As for those Berbers, Dillon remains rapt by the cuisines of the Near East and North Africa, which have influenced his other restaurants. We sampled his delicate Turkish dumplings, manti, filled with minted lamb and topped with his house-made yogurt, which deepened the intrigue of the dish as the tart cream melted into the broth. At dinner we ate a chicken joint, fiery from both the Moroccan spices and the hearth he had installed in the kitchen, and stewy with tomatoes and cucumbers. So besotted is Dillon with local produce that one sometimes gets the idea he’s gone a little blind with it: Roasted cucumbers lent little but moisture to an otherwise delectable production.
Turns out adoration of the pristine ingredient is Dillon’s culinary Achilles’ heel. Many of the dishes we tried at Sitka featured solos where harmony would have served. A dish of smoked mussels with fennel and lobster mushrooms was overwhelmed by smoke. A plate of local poached albacore arrived over sliced tomatoes and a walnut puree—with puckery gooseberries and pickled onions for kicks—but the disparate elements didn’t cohere. Salt cod with smashed fingerling potatoes, preserved lemon, and paprika was a wild ride of overeager flavors which could’ve used another hour or four to marry and mellow. And while we were fascinated by a plate featuring grilled squash, their blossoms, fat sprigs of fresh purslane, a brick of feta, and a heap of anchovies—it ate like a bunch of separate elements that hadn’t learned to play together. Just to compose a forkful required more concentration than a person should have to bring to a restaurant.

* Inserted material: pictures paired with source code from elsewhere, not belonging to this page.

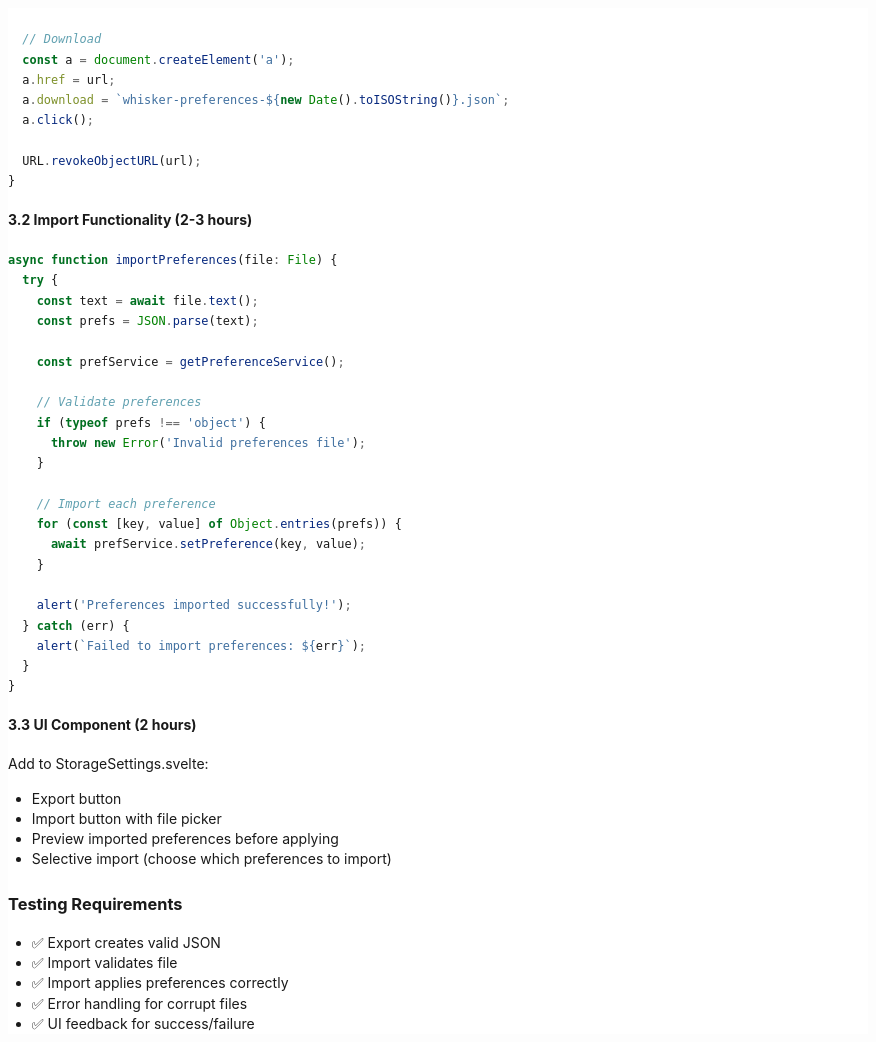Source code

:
 ```typescript

  // Download
  const a = document.createElement('a');
  a.href = url;
  a.download = `whisker-preferences-${new Date().toISOString()}.json`;
  a.click();

  URL.revokeObjectURL(url);
}
```

#### 3.2 Import Functionality (2-3 hours)

```typescript
async function importPreferences(file: File) {
  try {
    const text = await file.text();
    const prefs = JSON.parse(text);

    const prefService = getPreferenceService();

    // Validate preferences
    if (typeof prefs !== 'object') {
      throw new Error('Invalid preferences file');
    }

    // Import each preference
    for (const [key, value] of Object.entries(prefs)) {
      await prefService.setPreference(key, value);
    }

    alert('Preferences imported successfully!');
  } catch (err) {
    alert(`Failed to import preferences: ${err}`);
  }
}
```

#### 3.3 UI Component (2 hours)

Add to StorageSettings.svelte:
- Export button
- Import button with file picker
- Preview imported preferences before applying
- Selective import (choose which preferences to import)

### Testing Requirements
- ✅ Export creates valid JSON
- ✅ Import validates file
- ✅ Import applies preferences correctly
- ✅ Error handling for corrupt files
- ✅ UI feedback for success/failure
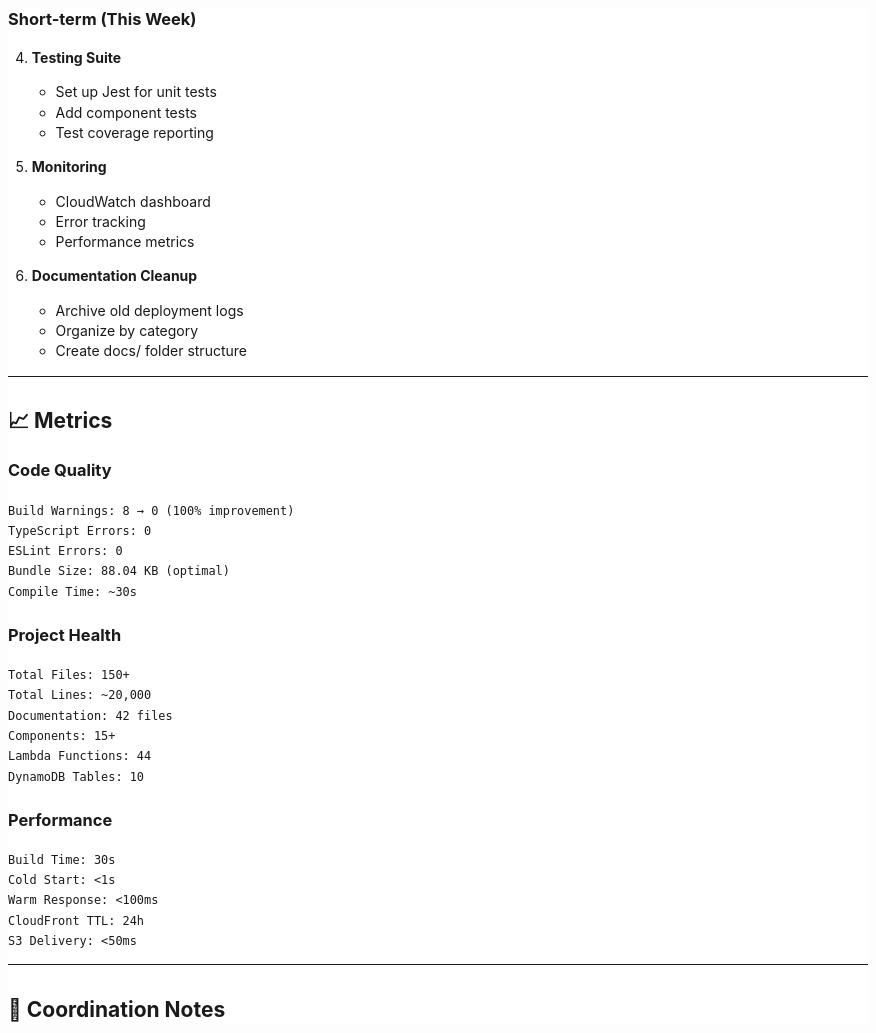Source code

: ### Short-term (This Week)
4. **Testing Suite**
   - Set up Jest for unit tests
   - Add component tests
   - Test coverage reporting

5. **Monitoring**
   - CloudWatch dashboard
   - Error tracking
   - Performance metrics

6. **Documentation Cleanup**
   - Archive old deployment logs
   - Organize by category
   - Create docs/ folder structure

---

## 📈 Metrics

### Code Quality
```
Build Warnings: 8 → 0 (100% improvement)
TypeScript Errors: 0
ESLint Errors: 0
Bundle Size: 88.04 KB (optimal)
Compile Time: ~30s
```

### Project Health
```
Total Files: 150+
Total Lines: ~20,000
Documentation: 42 files
Components: 15+
Lambda Functions: 44
DynamoDB Tables: 10
```

### Performance
```
Build Time: 30s
Cold Start: <1s
Warm Response: <100ms
CloudFront TTL: 24h
S3 Delivery: <50ms
```

---

## 🤝 Coordination Notes
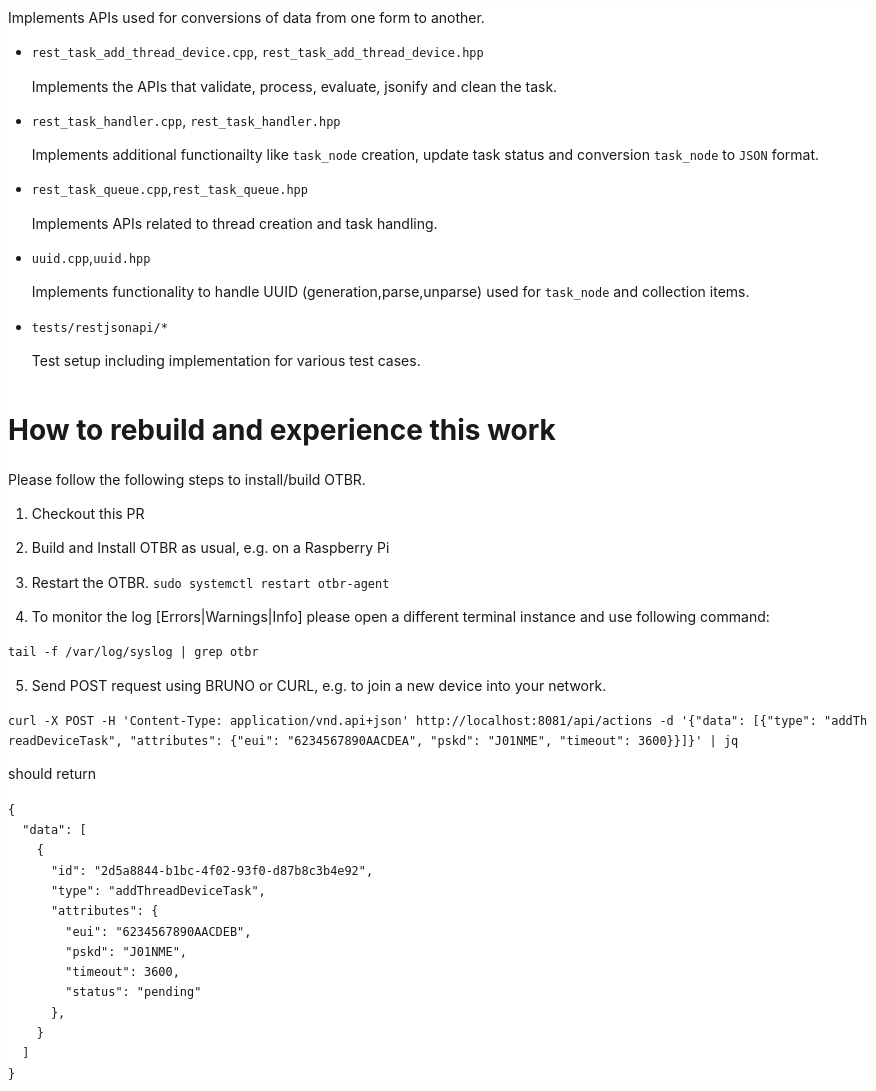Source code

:   Implements APIs used for conversions of data from one form to another.

- `rest_task_add_thread_device.cpp`, `rest_task_add_thread_device.hpp`

  Implements the APIs that validate, process, evaluate, jsonify and clean the task.

- `rest_task_handler.cpp`, `rest_task_handler.hpp`

  Implements additional functionailty like `task_node` creation, update task status and conversion `task_node` to `JSON` format.

- `rest_task_queue.cpp`,`rest_task_queue.hpp`

  Implements APIs related to thread creation and task handling.

- `uuid.cpp`,`uuid.hpp`

  Implements functionality to handle UUID (generation,parse,unparse) used for `task_node` and collection items.

- `tests/restjsonapi/*`

  Test setup including implementation for various test cases.

# How to rebuild and experience this work

Please follow the following steps to install/build OTBR.

1. Checkout this PR

2. Build and Install OTBR as usual, e.g. on a Raspberry Pi

3. Restart the OTBR. `sudo systemctl restart otbr-agent`

4. To monitor the log [Errors|Warnings|Info] please open a different terminal instance and use following command:

```
tail -f /var/log/syslog | grep otbr
```

5. Send POST request using BRUNO or CURL, e.g. to join a new device into your network.

```
curl -X POST -H 'Content-Type: application/vnd.api+json' http://localhost:8081/api/actions -d '{"data": [{"type": "addThreadDeviceTask", "attributes": {"eui": "6234567890AACDEA", "pskd": "J01NME", "timeout": 3600}}]}' | jq
```

should return

```
{
  "data": [
    {
      "id": "2d5a8844-b1bc-4f02-93f0-d87b8c3b4e92",
      "type": "addThreadDeviceTask",
      "attributes": {
        "eui": "6234567890AACDEB",
        "pskd": "J01NME",
        "timeout": 3600,
        "status": "pending"
      },
    }
  ]
}
```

In short, this would not recall those perfect bites of octopus salad. I never did find the equal of that dish at Dillon’s new and improved Sitka. Yet improved the restaurant unquestionably feels, with its evocative setting and considerate service and sincere new emphasis on accommodating the diner.
As I walked out considering the conundrum, I passed the young chef, deep in thought. He had just asked one of his staffers to change the record (yes record—he has a thing for vinyl) and was staring so intensely at a peach I wondered what it could be telling him. Matt Dillon is a gifted chef, a communitarian visionary, and now an admirably striving restaurateur. But mostly he’s an artist. If his brazen, why-the-hell-not experiments didn’t knock my socks off this time . . . it probably means he’s just one visit closer to doing it another.